## anonymous 4 years ago Need help with another intergral. Never really done one like this before. tan^6(3y)sec^2(3y)dy

1. anonymous

fo u know c++

2. anonymous

$\int\limits_{?}^{?}\tan ^6\left( 3y \right)\sec ^2(3y)dy$

3. anonymous

I think I need to do u=tan(3y)? Maybe not even close? ,

4. anonymous

or u=tanx? So du=sec^2x?

5. anonymous

Anyone have any clue?

6. anonymous

turing test ..do u knw c++?

7. TuringTest

yes, that will work, but it's$u=\tan(3y)$$du=3\sec^2(3y)$remember to use the chain rule all the way through @shiv no, sorry

8. TuringTest

sorry$u=\tan(3y)$$du=3\sec^2(3y)dy$can't forget the dy! very important

9. anonymous

so would it be $1/3\int\limits_{?}^{?}\tan(u)^6dy?$

10. TuringTest

no,$u=\tan(3y)$so after the sub there should be no tangent left

11. anonymous

oh... its $1/3\int\limits_{?}^{?}u^6du$

12. TuringTest

yep :D

13. anonymous

you are a life saver.
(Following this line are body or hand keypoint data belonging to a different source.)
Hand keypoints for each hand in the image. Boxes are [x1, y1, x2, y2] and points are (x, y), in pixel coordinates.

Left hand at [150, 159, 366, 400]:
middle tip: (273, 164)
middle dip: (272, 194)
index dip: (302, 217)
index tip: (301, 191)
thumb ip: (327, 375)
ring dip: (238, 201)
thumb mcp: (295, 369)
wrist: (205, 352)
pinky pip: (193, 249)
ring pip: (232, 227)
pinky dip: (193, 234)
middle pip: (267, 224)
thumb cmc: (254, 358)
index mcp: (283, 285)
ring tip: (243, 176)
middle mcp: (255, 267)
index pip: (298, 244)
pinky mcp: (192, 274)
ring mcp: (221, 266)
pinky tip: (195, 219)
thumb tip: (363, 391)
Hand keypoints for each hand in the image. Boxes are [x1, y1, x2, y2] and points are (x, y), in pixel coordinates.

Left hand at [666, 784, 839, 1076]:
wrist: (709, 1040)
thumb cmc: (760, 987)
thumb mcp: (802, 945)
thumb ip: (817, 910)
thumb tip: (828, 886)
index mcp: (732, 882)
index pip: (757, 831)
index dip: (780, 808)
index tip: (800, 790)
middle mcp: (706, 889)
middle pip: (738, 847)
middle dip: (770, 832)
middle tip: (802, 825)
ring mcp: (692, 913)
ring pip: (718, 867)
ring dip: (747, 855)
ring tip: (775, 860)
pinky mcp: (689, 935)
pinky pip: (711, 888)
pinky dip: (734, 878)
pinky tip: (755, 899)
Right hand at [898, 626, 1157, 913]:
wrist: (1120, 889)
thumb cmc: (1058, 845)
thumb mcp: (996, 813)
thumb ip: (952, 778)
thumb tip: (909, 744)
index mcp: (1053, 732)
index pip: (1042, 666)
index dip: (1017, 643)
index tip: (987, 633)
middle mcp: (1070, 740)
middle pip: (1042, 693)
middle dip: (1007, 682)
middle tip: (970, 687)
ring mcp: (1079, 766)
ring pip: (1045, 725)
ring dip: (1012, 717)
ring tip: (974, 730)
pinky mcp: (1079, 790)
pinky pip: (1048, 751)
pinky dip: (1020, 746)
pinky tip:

Can I just ask you one more quick here

14. TuringTest

sure but I'm headed for dinner so gotta be quick

15. anonymous

ill try. $\int\limits_{-1}^{-1/2}t^-2 \sin^2(1+1/2)dt sorry its t \to the -2 wont show up though$

16. anonymous

Any direction helps. Do i have to set something u ,, then eventually change the limits of integration? I never know when to do that and feel this could be one..

17. TuringTest

$\int t^{-2}\sin^2?dt$sorry, what is the integrand exactly?

18. anonymous

the end is sin^2(1+1/t)

19. anonymous

that 2 was wrong. you got the rest right. evaluated from -1 to -.5

20. TuringTest

$\int t^{-2}\sin^2(1+\frac1t)dt$yes?

21. anonymous

yes

22. anonymous

evaluated from -1 to -1/2 if that changes anything

23. TuringTest

$u=1+\frac1t$you don't have to change the bounds if you turn it back to t at the end, but if you want to evaluate it in terms of u you need to do this:$u_1=1+\frac1{-1}=0$$u_2=1+\frac1{-1/2}=-1$so those are your new limits (if you want to evaluate in terms of u the differential is$du=-t^{-2}dt$so the integral is$-\int_{0}^{-1}\sin udu=\int_{-1}^{0}\sin u du$Ok gotta eat, good luck!

24. anonymous

Thanks a lot! I appreicate it